In 1861, in the Salon des Refusés he liked the paintings by Cabanel, Gustave Doré and Meissonier, who the new generation of painters were starting to be against to. But when Cézanne saw in the Louvre Museum the paintings by Caravaggio, Velázquez, Ribera and Zurbarán, he noticed the big difference between those two groups of painters. This discovery, which was very important in his artistic career, caused a crisis in Cézanne, and he began to think he was unable to paint. Then, he went back to Aix-en-Provence, and accepted a job in his father’s bank. During that time, he painted portraits of his father and of the midget Achille Emperaire, who was a friend of the painter.
In 1862, he decided to go back to Paris to devote himself to painting. He renewed his friendship with Zola, and met Guillaumin and Pissarro in the Swiss Academy. This meeting was decisive: his coarse style of dark colours and too doughy material evolved thanks to the influx of his new friends, especially of Pizarro. Cézanne created his own style, named “couillard” by himself. His style broke away from all the academic rules he were taught, from the school and from any prejudice.
In 1866, his first sending to the Salon was rejected, and this is what happened to all his remittances during the rest of his life. Due to the intervention of his friend Guillemet, one of his artworks was accepted, but this one passed unnoticed. In those days, he met Hortense Fiquet, whom he had a son with.
At the start of the Franco-Prussian War (1870), Cézanne was in Provence. He was living in L’Estaque at his mother’s home with Hortense and their son. There, he painted several landscapes and still lives, in which we can appreciate the evolution of his art: more vivid colours and a more fluid painting. He had assimilated the Impressionist lesson: the colour as a builder element, not only having contrasts, but also having blends, vibrations and transparencies.
In 1872, he went back to Paris and painted in Louveciennes a series of landscapes (The Fishermen, La Route du Coeur Volant, Acheter du Vin) accompanied by Pissarro and other painters, who were convinced of the importance of painting in the open air, “sur le motif”. Later, he went to Auvers-sur-Oise, where he painted House of the Hanged Man (1873, Louvre Museum), that marked a new course for his painting. In the following year, he participated in the first Impressionist exhibition with his artworks Landscape At Auvers and A Modern Olympia. He sent sixteen canvases to the third Impressionist exhibition that took place in 1877, and those artworks were received in an unfavourable way by the critics and the public.
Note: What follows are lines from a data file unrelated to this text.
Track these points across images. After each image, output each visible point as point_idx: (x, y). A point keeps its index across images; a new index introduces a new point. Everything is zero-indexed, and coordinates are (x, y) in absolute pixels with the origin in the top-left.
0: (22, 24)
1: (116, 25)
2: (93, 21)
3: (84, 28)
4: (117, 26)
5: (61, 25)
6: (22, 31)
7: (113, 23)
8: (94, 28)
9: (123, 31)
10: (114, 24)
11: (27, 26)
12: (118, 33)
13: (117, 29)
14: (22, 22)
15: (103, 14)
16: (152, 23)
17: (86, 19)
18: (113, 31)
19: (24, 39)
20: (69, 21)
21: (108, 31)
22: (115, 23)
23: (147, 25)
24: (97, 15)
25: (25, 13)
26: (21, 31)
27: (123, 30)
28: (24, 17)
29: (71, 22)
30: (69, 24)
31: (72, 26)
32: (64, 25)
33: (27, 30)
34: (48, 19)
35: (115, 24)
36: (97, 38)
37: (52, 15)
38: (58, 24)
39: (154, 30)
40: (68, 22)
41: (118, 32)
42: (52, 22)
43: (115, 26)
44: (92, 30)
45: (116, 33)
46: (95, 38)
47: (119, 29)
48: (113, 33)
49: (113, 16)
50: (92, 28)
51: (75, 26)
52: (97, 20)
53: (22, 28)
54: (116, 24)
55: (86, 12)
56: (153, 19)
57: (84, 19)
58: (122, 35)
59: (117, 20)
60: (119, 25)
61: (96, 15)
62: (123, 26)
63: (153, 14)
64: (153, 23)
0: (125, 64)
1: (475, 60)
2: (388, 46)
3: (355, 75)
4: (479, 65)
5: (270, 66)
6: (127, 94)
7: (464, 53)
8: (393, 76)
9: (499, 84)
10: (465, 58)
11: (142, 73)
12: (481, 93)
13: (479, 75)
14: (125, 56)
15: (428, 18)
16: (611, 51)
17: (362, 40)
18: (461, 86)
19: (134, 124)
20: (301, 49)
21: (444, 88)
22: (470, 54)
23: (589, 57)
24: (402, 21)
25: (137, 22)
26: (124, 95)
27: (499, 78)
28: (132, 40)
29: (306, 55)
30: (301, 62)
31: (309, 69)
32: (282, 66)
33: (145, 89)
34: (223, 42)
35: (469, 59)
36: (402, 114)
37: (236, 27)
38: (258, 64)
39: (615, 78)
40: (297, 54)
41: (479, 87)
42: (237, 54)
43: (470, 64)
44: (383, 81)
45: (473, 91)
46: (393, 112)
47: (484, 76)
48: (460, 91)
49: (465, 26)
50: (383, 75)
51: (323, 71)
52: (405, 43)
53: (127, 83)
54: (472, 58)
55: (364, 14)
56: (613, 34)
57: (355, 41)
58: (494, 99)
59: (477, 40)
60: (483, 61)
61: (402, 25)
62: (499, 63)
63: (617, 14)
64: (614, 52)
In 1884, he married Hortense. In that time, Zola published L'Øuvre (The Work). Cézanne saw himself in one of the characters, that was called Lantier, and then, he broke off his friendship with the writer. After his father’s death (1886), he left his wife and his son in Paris and he settled in Aix, where he painted several paintings of the Sainte-Victoire Mountain and still lives.
His highest aspiration was to combine the vivacity of the direct sense - recommended by the Impressionists - with the fact of paying attention to the composition, the rhythm and the cadence. Following this Constructivist tendency, he made an effort to represent the fundamental structure of nature. In order to get this, he only used the colour, rejecting the use of the modelling and the chiaroscuro, which were typical from the traditional painting. He considered that “drawing and colour are not separate at all” and that “in so far as you paint, you draw. The more the colour harmonizes, the more exact the drawing becomes. When the colour achieves richness, the form attains its fullness also”.
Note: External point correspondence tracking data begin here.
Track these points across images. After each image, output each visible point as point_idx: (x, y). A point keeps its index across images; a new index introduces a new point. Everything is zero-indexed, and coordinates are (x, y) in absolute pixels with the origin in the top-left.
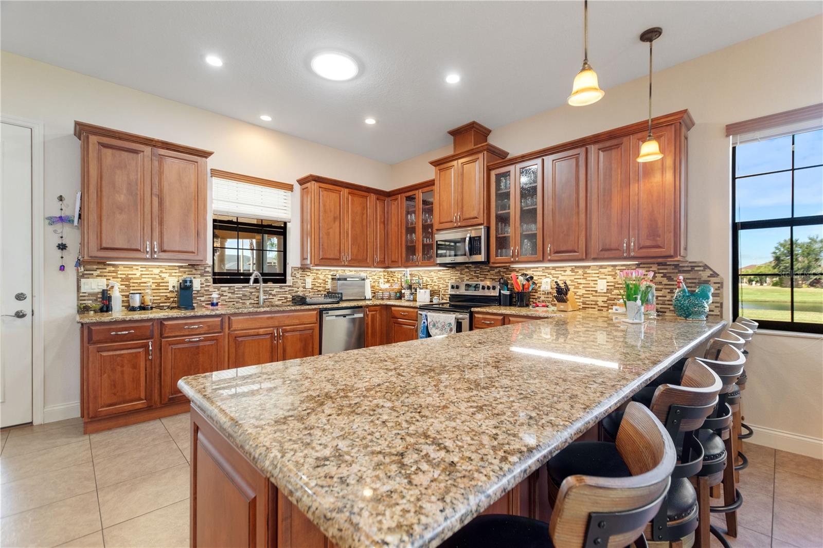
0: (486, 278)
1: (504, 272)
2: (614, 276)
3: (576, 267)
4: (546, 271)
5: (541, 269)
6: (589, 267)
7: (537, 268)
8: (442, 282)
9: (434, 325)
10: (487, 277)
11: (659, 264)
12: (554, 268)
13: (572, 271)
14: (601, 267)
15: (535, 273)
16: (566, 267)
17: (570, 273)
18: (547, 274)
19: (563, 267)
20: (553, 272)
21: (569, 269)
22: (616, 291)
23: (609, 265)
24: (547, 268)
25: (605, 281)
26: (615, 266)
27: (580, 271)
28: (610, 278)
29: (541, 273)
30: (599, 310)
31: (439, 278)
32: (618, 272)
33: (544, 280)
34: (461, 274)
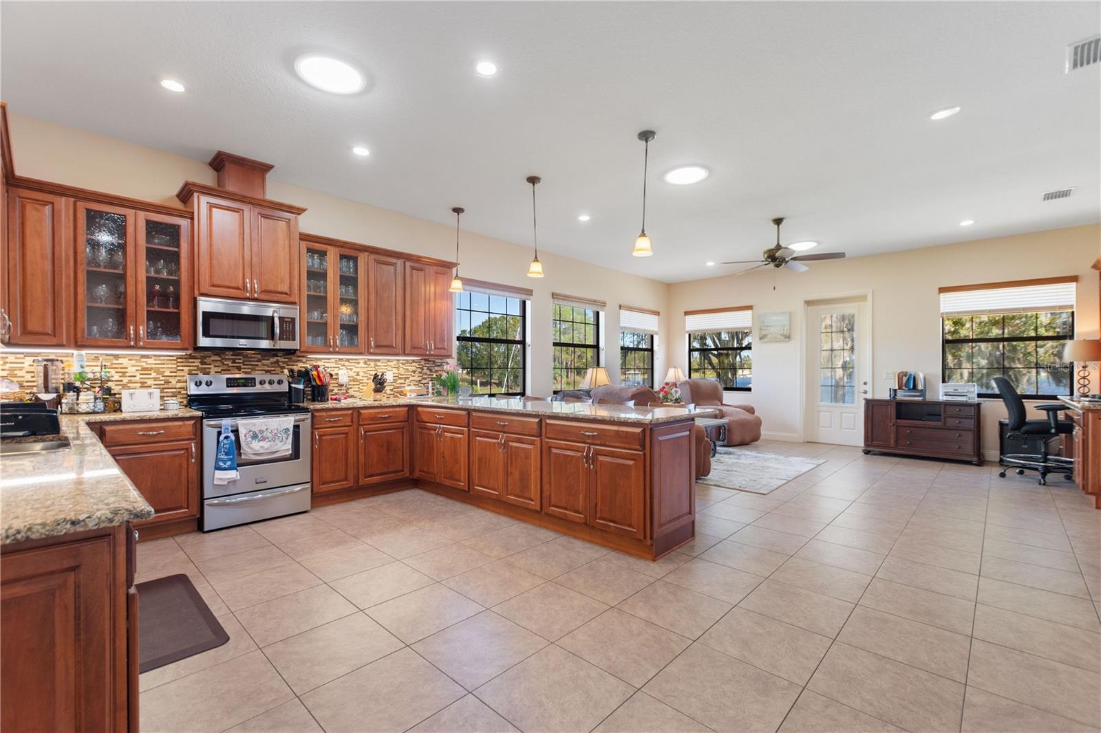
0: (254, 370)
1: (283, 362)
2: (398, 368)
3: (369, 360)
4: (339, 363)
5: (334, 361)
6: (379, 360)
7: (329, 359)
8: (154, 375)
9: (255, 436)
10: (257, 368)
11: (425, 360)
12: (348, 360)
13: (365, 363)
14: (389, 361)
15: (327, 365)
16: (360, 359)
17: (363, 365)
18: (340, 366)
19: (357, 360)
20: (347, 363)
21: (362, 362)
22: (399, 381)
23: (394, 360)
24: (341, 360)
25: (392, 372)
26: (398, 360)
27: (372, 364)
28: (395, 370)
29: (334, 365)
30: (387, 397)
31: (144, 369)
32: (401, 365)
33: (340, 372)
34: (203, 363)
In 1895, Ambroise Vollard organized an exhibition with works painted by Cézanne; but the artist was not satisfied with the favourable critic because it made obvious the fact that his artworks had not been understood. In 1899, he participated in the Salon dés Independants. His name started to be known and younger painters such as Émile Bernard and Charles Camoin asked him for advice.
Cézanne, who still was living in Aix, visited frequently Paris to paint in the Fontainebleau forest. He established his success in the first Autumn Salon (1904). Fauvists and Cubists soon started to be known as his followers. The stylistic intentions of Cubism could be found in the Cézanne’s constructivist tendency and in his emphatic affirmation of the structural elements of reality (cube, sphere, cylinder and cone). Cubism got his status the following year to Cézanne’s death.
Experts considered (and they still do) masterpieces these artworks that belong to his final period: The Card Players, 1890; Man with a Pipe, 1890; The Lag D’Annecy, 1896; The Bathers, 1895-1905 and Old Woman with a Rosary, 1900-1906. Nevertheless, he did not earn his reputation until some time after his death.